The supposed current recovery is being underpinned by zero interest rates with real inflation hovering around 6-3/4%. We are told by Bloomberg that current high gold and silver prices, a result in part of these zero rates, is a craze and CNBC calls it a bubble. They don’t call the bond market a bubble, which it is. Evidentially they attach no significance to the fact that the 10-year Treasury note just catapulted from a yield of 2.40% to 3.50%. In the world of CNBC, CNN and Bloomberg up is down and down is up. It is also evident that governmental deficits will never be liquidated, unless, of course, Washington steals Americans’ $6 trillion in 401Ks and IRAs, which they have every intention of doing. The bill has been prepared and our politicians and Wall Street are waiting for the right moment to jam it through. Just think of it, a lifetime of work wiped out in the blink of an eye. If you have these plans you had better think about liquidating them before it is too late.

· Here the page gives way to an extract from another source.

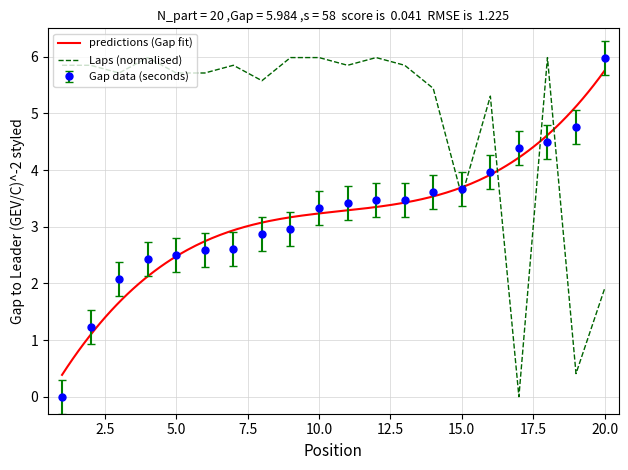

What is the value of the Lap point at the 5th from the left?

5.7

Gold has become again the world reserve currency. It is just that few realize the transition has already taken place. For the past 11 years every major currency has fallen in value versus gold from 13 to 20 percent annually. Versus silver, the figures range from 17 to 25 percent. This is a clear-cut ominous trend of a flight away from all currencies to gold and silver and quite a flight to safety. This movement by worldwide investors cannot be ignored. There obviously are many people that see what we see and in that process are dumping currencies for gold and silver related assets. Unfortunately, Americans are far behind in these changes with only 2% of the population participating. Ladies and gentlemen the second stage of the gold and silver bull market has just begun. Prices have fallen from their highs, what a great time to buy.